California hedge fund founder was convicted of insider trading Monday by jury that rejected his claims that he was careful never to trade based on secrets he received about public companies.
Doug Whitman, whose hedge fund oversaw roughly $100 million, was convicted of all charges against him. Only days earlier, the federal jury in New York heard him testify that he took pains to trade only on legal information gleaned from employees at public companies and from analysts.
Whitman (54) founder of hedge fund Whitman Capital, was the only defendant to testify among dozens charged in a wide-ranging crackdown since 2007 on insider trading by federal authorities. Nearly all those charged have pleaded guilty or been convicted at trial.
Sentencing was set for December 20.
“Douglas Whitman now joins the grim procession of convicted Wall Street professionals who decided that the rules don’t apply to them. The rules do apply Preet Bharara said in a statement issued after the verdict. “Mr. Whitman had a hedge fund with his name on the door, with rules against insider trading. He flouted those rules, tarnished his name and now is a convicted felon facing imprisonment.”
Prosecutors said Whitman made nearly $1 million from 2006 to 2009 by receiving inside tips about the earnings of public companies.
He testified that he was careful not to make trades based on inside information whenever he came across it, but his definition of what constituted secrets seemed elusive.
Whitman said he believed that it was fair for public company employees to give traders general information or “color” about how business was going, as long as they didn’t give up exact numbers about revenue, profit and guidance before they were released publicly.
Over three weeks, jurors heard testimony that Whitman’s hedge fund made trades from 2007 to 2009 based on inside information related to Google Inc., Marvell Technology Group and Polycom Inc.

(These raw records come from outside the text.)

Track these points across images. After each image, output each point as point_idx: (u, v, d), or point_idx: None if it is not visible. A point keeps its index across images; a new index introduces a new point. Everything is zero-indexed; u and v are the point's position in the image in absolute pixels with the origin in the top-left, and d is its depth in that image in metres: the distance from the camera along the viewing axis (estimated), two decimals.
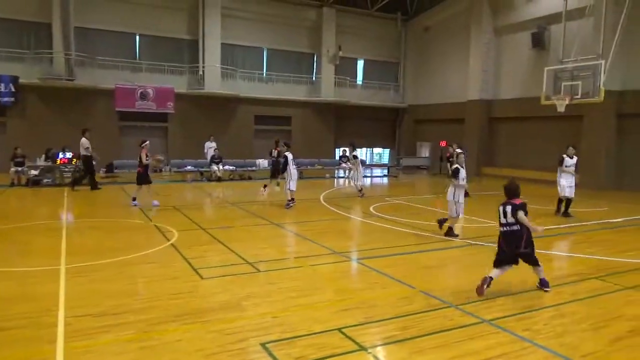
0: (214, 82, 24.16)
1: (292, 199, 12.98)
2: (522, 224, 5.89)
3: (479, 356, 4.29)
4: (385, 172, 26.06)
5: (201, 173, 20.46)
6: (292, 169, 13.04)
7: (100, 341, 4.49)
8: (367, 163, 29.24)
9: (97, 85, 21.69)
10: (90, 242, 8.76)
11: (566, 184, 12.04)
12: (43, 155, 17.53)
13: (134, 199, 12.69)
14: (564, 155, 12.16)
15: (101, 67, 22.26)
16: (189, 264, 7.15)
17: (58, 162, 17.11)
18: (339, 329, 4.80)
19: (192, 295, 5.82)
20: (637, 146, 18.05)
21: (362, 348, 4.42)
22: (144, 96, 22.54)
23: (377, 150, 32.42)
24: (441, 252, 8.36)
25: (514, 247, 5.95)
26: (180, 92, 23.56)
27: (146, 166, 12.75)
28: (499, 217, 6.09)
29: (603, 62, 15.36)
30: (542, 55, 21.24)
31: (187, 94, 23.86)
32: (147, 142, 13.12)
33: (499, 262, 6.09)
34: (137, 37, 23.51)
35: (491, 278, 5.94)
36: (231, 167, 20.87)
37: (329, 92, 27.43)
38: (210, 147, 20.92)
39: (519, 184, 6.19)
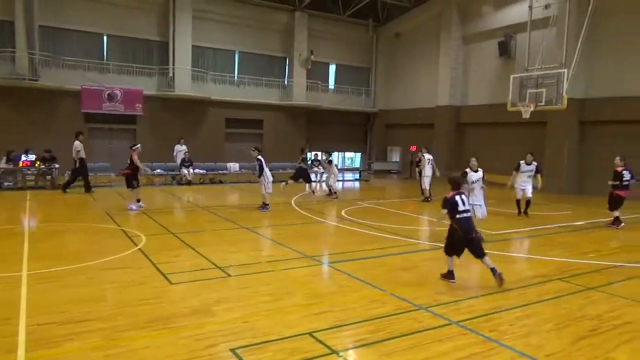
0: (185, 84, 23.83)
1: (267, 204, 12.97)
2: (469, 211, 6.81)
3: (447, 357, 4.37)
4: (357, 176, 26.23)
5: (173, 177, 20.14)
6: (267, 172, 13.03)
7: (65, 349, 4.36)
8: (339, 167, 29.34)
9: (62, 86, 21.07)
10: (54, 247, 8.50)
11: (519, 186, 12.91)
12: (4, 158, 16.90)
13: (138, 201, 12.77)
14: (521, 162, 12.98)
15: (67, 67, 21.65)
16: (158, 269, 7.02)
17: (20, 164, 16.54)
18: (310, 333, 4.80)
19: (161, 301, 5.71)
20: (597, 152, 18.72)
21: (333, 351, 4.43)
22: (111, 98, 22.04)
23: (348, 154, 32.60)
24: (411, 255, 8.47)
25: (468, 233, 6.56)
26: (150, 94, 23.14)
27: (135, 169, 12.70)
28: (457, 206, 6.63)
29: (566, 70, 15.91)
30: (508, 63, 21.84)
31: (156, 96, 23.45)
32: (139, 145, 13.23)
33: (452, 250, 6.74)
34: (105, 38, 22.98)
35: (450, 271, 6.79)
36: (202, 171, 20.61)
37: (301, 96, 27.46)
38: (181, 150, 20.64)
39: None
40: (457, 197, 6.70)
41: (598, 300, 6.15)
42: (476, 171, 9.71)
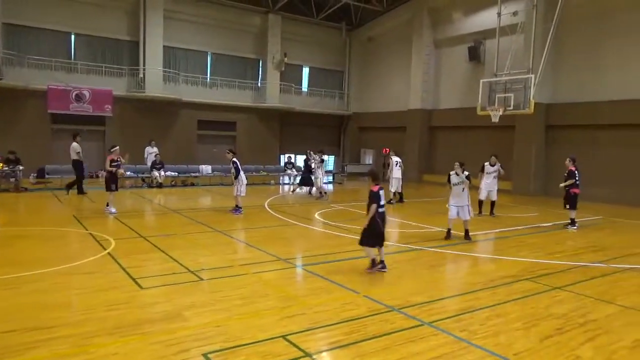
0: (156, 85, 23.46)
1: (240, 207, 12.89)
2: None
3: (420, 357, 4.42)
4: (331, 178, 26.30)
5: (142, 179, 19.77)
6: (242, 175, 12.96)
7: (31, 357, 4.22)
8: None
9: (27, 85, 20.43)
10: (19, 252, 8.21)
11: (484, 187, 13.41)
12: None
13: (108, 205, 12.38)
14: (485, 163, 13.55)
15: (33, 66, 21.01)
16: (128, 273, 6.87)
17: None
18: (284, 336, 4.78)
19: (131, 306, 5.59)
20: (563, 155, 19.16)
21: (307, 354, 4.43)
22: (79, 98, 21.51)
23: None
24: (384, 257, 8.52)
25: (385, 224, 7.31)
26: (120, 95, 22.69)
27: (111, 172, 12.39)
28: (380, 200, 7.17)
29: (533, 76, 16.37)
30: (478, 67, 22.34)
31: (126, 97, 23.01)
32: (117, 147, 12.70)
33: (374, 242, 7.28)
34: (73, 36, 22.43)
35: (382, 261, 7.32)
36: (173, 173, 20.31)
37: (274, 98, 27.39)
38: (151, 152, 20.28)
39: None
40: (381, 192, 7.25)
41: (564, 299, 6.33)
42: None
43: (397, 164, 16.14)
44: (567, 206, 12.14)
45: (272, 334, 4.85)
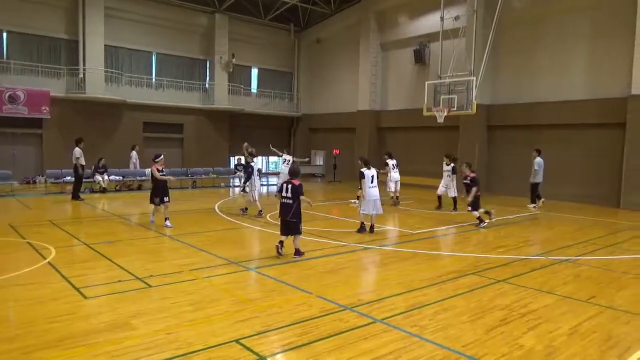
0: (97, 86, 22.50)
1: (261, 210, 12.95)
2: (295, 199, 8.16)
3: (372, 355, 4.49)
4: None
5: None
6: (256, 179, 13.06)
7: None
8: (263, 172, 29.22)
9: None
10: None
11: (442, 184, 14.61)
12: None
13: (166, 219, 11.33)
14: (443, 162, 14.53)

Among witnesses for the government was Roomy Khan, who said Whitman was “almost hounding me” for inside information from a close contact at Polycom, a telecommunications company. Whitman testified that his firm realized $362,172 in profit on Polycom shares during the period the government alleged that Khan gave him secrets.
The government played audio tapes for jurors of phone conversations between Khan and Whitman. In one recorded call, Whitman refers to Khan as “Miss Google” after he made roughly half a million dollars on tips the government said he got from Khan.
Doug Whitman was convicted of two counts of securities fraud and two additional counts of conspiracy to commit securities fraud. The charges carry a potential penalty of as much as 50 years in prison, but his sentence probably will be much less.
So far, the longest prison sentence to result from the New York investigation was the 11-year term given to Raj Rajaratnam, a hedge fund founder who prosecutors say made as much as $75 million trading illegally.